== SOURCE TEXT

Final Report Summary - IARTIST (industry-Academia Research on Three-dimensional Image Sensing for Transportation)
a) Hardware components
A new pixel architecture was designed for wide dynamic range imaging. CMOS pixels have typically linear response with limited dynamic range of 2-3 decades. This is disastrous for transportation applications as there is often bright light from vehicles as well as sun-glare. A new technique for achieving high dynamic range using matrix filling and compressive sensing was developed. Even when these images are captured, it is difficult to reproduce them on a screen. This requires a complex operation, known as tone mapping, to be applied on each pixel’s response. We have developed a new pixel technology, which can produce real time tone mapped images at the focal plane itself.
At the camera level, monocular cameras are the mainstay of intelligent transportation systems. However, they do not provide depth information, which limits their ability to classify objects and perform measurements of sizes and distances. A new imaging system has been developed, by using a binocular system with off-the-shelf components, which has shown promising results. We have identified a new error limit for camera calibration using multi-sensory approach. We designed various stages of ITS backbone including Software to identify logo and colours of vehicles in traffic scenes. This has been verified using typical traffic scenes. In addition, we have developed two sampling systems to reduce the data produced by cameras.

====
== DATASET ENTRIES

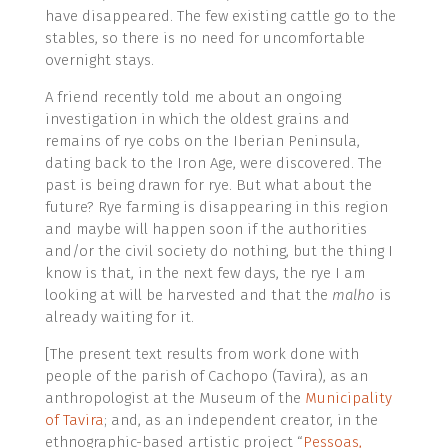
have disappeared. The few existing cattle go to the
stables, so there is no need for uncomfortable
overnight stays.
A friend recently told me about an ongoing
investigation in which the oldest grains and
remains of rye cobs on the Iberian Peninsula,
dating back to the Iron Age, were discovered. The
past is being drawn for rye. But what about the
future? Rye farming is disappearing in this region
and maybe will happen soon if the authorities
and/or the civil society do nothing, but the thing I
know is that, in the next few days, the rye I am
looking at will be harvested and that the
malho
is
already waiting for it.
[The present text results from work done with
people of the parish of Cachopo (Tavira), as an
anthropologist at the Museum of the
Municipality
of Tavira
; and, as an independent creator, in the
ethnographic-based artistic project “
Pessoas,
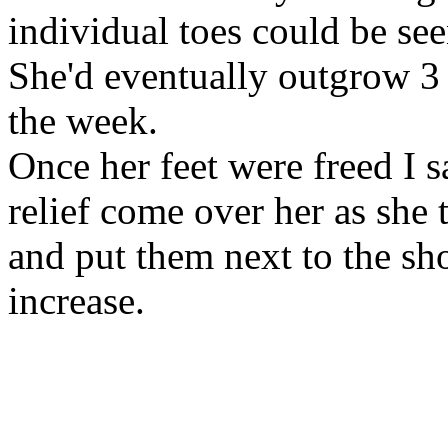
individual toes could be see
She'd eventually outgrow 3 
the week.
Once her feet were freed I 
relief come over her as she 
and put them next to the sho
increase.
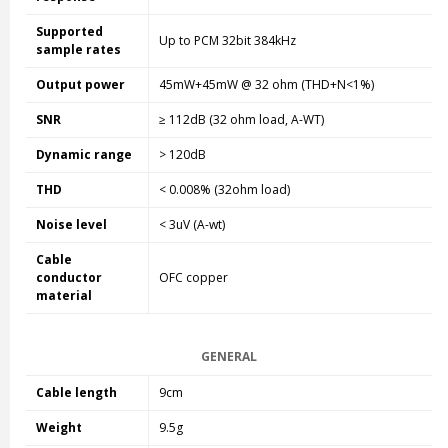
Supported
Up to PCM 32bit 384kHz
sample rates
Output power
45mW+45mW @ 32 ohm (THD+N<1%)
SNR
≥ 112dB (32 ohm load, A-WT)
Dynamic range
> 120dB
THD
< 0.008% (32ohm load)
Noise level
< 3uV (A-wt)
Cable
conductor
OFC copper
material
GENERAL
Cable length
9cm
Weight
9.5g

====

REQUEST:
Pick up the IARTIST report summary on image sensing for transportation after its final sentence and carry it forward.

TASK ANSWER:
b) Algorithms
The iARTIST project led to a host of software suites with algorithms for detecting and describing various kinds of traffic violations. Among these, special attention was given to complex scenarios, involving detection and recognition of pedestrians, including vulnerable road-users, and vehicles. Convolutional neural networks based algorithms were extensively explored. Utilising research on convoluted neural networks for feature extraction, the partnership developed a new system to extract vehicles and people on road. A single CNN was trained for pedestrian and vehicle detection. Both vehicles and pedestrians are detected in a single run of the detector. Classifying pedestrians into two classes based on their height allowed to distinguish between adults and children. The CNN detector performs well for both object classes. With proper camera calibration from the known dimensions of the scene, the system is able to measure height of the pedestrians and decide whether the pedestrian is a child or not. Detection of complex events such as failure to yield right of way involves detection of several features and their mutual relations, such as the traffic light colour, moving object type, the position of the stop line at intersection and the detection of movement. Additionally, a subsystem comprising of two CNNs, one for recognizing make and model and other for matching colour of a vehicle using two different CNNs has been built in order to verify the identity of vehicles whose number plates are recognized by industrial partner's legacy systems.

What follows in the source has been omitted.